Pour la communion spirituelle, je vous recommande fort les aspirations de saint Liguori dans ses visites au saint sacrement. C'est un petit livre qui est une source de vive piété, de cette piété dont vous avez un si grand besoin pour pouvoir ensuite l'inspirer aux autres. Car, enfin, c'est de vous aussi qu'il est écrit: “Je suis venu jeter un feu sur la terre, et comme je voudrais que déjà il fût allumé!” (Lc 12:49). Les âmes viendront se réchauffer auprès de vous; si vous n'avez rien, que leur donnerez‑vous? Initiez‑vous donc aux belles et chaudes pensées de saint Alphonse. C'est en marchant sur ses traces que ses religieux opèrent tant de bien. Nous aussi nous sommes les disciples d'un évêque et d'un saint. Sans doute, il y a une petite nuance entre la doctrine de saint François de Sales et celle de saint Liguori, mais toutes deux tendent efficacement au même but. Et aujourd'hui l'esprit de saint François de Sales devient de plus en plus en harmonie avec les besoins actuels. Voilà pourquoi il faut en imprégner notre cœur et notre esprit. Notre cœur, puisque c'est là que Dieu regarde avant tout; notre esprit, qui sert de gouvernail à notre vie. Mais n'allez jamais séparer l'intérieur de l'extérieur.

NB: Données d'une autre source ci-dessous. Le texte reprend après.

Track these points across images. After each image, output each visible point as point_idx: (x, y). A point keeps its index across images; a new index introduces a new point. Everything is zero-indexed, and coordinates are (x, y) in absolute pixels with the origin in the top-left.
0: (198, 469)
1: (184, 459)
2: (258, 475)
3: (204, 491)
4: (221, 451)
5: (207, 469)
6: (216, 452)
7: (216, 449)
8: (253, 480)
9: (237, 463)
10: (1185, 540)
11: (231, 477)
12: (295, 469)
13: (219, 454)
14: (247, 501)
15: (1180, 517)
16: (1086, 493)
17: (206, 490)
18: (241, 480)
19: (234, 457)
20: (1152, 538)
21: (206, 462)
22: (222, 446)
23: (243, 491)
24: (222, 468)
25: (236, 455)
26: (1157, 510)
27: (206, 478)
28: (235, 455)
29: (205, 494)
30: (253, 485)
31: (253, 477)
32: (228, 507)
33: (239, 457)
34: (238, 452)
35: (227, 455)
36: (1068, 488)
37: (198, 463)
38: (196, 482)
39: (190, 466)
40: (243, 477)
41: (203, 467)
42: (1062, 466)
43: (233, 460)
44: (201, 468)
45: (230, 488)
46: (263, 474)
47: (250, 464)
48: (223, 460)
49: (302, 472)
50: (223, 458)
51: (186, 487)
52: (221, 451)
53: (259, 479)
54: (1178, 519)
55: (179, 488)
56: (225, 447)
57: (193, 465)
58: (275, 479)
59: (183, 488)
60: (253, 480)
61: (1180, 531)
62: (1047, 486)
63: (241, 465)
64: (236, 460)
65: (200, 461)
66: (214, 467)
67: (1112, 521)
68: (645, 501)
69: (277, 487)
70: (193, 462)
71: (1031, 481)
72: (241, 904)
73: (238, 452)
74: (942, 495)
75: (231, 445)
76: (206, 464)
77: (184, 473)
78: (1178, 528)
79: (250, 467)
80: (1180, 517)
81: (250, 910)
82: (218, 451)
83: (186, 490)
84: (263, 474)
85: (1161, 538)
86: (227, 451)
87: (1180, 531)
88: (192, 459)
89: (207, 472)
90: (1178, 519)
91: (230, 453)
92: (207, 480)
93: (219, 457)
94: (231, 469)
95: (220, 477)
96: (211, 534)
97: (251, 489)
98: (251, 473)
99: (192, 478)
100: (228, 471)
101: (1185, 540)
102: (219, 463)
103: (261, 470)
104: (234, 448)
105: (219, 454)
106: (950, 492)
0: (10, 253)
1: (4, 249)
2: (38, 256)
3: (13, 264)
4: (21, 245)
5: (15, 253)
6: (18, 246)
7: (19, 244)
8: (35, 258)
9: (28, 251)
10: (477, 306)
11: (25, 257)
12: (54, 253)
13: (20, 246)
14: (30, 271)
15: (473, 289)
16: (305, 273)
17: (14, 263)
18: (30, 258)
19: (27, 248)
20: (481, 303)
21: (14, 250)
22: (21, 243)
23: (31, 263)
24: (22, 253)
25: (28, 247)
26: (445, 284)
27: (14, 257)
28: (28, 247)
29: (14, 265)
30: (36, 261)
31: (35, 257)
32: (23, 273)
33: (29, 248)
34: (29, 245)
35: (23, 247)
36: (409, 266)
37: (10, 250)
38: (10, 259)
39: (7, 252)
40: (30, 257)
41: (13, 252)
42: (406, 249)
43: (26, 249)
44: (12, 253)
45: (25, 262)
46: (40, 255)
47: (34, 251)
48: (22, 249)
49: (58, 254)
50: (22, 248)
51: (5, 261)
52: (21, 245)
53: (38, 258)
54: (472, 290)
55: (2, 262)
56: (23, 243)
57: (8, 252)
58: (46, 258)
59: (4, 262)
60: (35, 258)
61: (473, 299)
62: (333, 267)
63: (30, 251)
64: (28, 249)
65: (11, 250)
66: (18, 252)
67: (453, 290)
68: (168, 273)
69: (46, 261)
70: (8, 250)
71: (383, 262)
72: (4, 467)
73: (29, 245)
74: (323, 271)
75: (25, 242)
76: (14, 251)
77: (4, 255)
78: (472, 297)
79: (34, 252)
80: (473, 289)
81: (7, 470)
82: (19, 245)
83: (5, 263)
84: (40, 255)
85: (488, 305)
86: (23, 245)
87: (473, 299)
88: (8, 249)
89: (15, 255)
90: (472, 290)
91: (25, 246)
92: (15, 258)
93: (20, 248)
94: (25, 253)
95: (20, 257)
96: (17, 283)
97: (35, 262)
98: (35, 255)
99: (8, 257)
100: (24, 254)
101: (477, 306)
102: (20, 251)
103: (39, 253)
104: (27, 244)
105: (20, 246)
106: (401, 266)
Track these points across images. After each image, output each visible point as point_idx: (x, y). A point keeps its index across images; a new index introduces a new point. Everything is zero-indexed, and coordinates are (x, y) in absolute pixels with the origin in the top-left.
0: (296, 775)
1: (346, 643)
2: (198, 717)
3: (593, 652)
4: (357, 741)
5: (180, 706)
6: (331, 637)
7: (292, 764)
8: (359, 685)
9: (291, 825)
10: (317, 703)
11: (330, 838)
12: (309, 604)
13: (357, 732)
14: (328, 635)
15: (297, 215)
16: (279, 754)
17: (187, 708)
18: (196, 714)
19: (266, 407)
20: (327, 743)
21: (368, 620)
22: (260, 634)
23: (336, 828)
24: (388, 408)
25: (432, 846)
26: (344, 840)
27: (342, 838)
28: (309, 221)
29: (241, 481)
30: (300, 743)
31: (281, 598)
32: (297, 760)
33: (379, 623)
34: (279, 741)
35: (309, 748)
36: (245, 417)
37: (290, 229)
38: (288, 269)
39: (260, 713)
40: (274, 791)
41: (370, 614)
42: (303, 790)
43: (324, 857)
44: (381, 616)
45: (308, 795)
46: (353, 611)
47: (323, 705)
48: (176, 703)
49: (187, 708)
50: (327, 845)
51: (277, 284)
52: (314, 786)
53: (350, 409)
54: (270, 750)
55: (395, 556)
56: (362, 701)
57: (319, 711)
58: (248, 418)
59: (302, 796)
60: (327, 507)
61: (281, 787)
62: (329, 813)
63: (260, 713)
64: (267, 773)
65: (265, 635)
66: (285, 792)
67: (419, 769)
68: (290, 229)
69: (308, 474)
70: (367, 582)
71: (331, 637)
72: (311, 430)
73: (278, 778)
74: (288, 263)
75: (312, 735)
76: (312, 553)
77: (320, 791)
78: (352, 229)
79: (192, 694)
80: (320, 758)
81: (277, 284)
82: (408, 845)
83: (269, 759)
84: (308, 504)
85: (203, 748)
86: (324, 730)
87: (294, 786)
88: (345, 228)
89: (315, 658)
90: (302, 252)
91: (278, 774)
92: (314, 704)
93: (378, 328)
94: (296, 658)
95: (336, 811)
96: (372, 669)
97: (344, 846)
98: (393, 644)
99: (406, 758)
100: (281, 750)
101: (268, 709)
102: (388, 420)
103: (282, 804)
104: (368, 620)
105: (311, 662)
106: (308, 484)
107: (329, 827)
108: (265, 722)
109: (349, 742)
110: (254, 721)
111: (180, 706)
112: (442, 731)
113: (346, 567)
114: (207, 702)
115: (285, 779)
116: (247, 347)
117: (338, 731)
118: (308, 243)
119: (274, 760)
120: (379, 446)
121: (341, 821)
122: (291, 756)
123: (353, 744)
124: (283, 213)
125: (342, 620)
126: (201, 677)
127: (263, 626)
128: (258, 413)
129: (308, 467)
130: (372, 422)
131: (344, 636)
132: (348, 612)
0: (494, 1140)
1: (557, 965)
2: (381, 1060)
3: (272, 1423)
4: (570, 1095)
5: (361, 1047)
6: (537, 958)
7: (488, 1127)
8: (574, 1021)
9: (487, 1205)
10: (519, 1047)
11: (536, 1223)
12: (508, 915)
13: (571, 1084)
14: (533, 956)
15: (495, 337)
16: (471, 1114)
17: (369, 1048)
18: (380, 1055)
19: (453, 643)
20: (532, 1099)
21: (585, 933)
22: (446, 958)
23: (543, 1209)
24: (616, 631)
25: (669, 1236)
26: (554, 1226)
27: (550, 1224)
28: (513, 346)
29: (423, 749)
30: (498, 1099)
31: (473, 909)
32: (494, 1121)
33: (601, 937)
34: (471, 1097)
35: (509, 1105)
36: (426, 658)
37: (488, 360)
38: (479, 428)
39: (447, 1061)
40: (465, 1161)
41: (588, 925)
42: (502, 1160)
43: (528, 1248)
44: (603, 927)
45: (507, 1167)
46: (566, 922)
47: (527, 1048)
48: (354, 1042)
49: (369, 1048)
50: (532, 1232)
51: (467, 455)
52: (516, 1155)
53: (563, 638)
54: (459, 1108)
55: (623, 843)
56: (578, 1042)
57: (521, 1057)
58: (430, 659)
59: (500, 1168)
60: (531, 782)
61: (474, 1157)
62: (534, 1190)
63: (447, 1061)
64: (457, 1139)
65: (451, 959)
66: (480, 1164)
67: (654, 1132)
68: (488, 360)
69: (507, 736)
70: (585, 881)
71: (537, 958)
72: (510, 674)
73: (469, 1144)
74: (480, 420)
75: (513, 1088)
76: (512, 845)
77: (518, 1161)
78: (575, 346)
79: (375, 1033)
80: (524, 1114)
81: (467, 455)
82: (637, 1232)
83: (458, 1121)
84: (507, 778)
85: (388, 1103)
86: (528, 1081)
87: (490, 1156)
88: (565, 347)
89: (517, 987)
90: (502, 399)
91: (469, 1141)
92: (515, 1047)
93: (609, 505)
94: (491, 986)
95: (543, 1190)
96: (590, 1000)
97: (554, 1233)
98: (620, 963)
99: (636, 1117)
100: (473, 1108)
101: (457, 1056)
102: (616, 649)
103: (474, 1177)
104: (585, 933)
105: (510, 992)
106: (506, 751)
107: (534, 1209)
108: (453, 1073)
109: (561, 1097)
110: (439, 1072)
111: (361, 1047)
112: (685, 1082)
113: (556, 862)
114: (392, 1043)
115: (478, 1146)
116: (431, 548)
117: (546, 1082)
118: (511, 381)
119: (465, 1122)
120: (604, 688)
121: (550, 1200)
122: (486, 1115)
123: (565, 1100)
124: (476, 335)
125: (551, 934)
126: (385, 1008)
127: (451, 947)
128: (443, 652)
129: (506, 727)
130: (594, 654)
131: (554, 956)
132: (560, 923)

Tenez! une comparaison: l'arbre trouve sa vie dans la sève, mais qu'est‑ce qui protège la sève et lui permet de monter jusqu'aux dernières ramifications de l'arbre? L'écorce.  Mutilez‑la, l'arbre souffre. Enlevez‑la, l'arbre meurt. L'écorce, chez nous, c'est la Règle, c'est l'extérieur. Mutilez‑la, supprimez‑la, il ne restera bientôt plus rien au fond. Et pourtant ce fonds, il est de plus en plus nécessaire. Faute de le posséder, on se jette sur des idées nouvelles qui prennent comme une traînée de poudre. Mais ce n' est pas l'américanisme qui nous sauvera, et Satan en profite pour secouer rudement les âmes. “Simon, Simon, voici que Satan vous a réclamés pour vous cribler comme le froment; mais moi j’ai prié pour toi afin que ta foi ne défaille pas” (Lc 2:31). Le démon s'attaque aux plus vigoureux; malheur à qui se laisse tomber entre ses mains impitoyables. À  nous de veiller, appuyés sur les ressources que nous fournit notre. saint fondateur.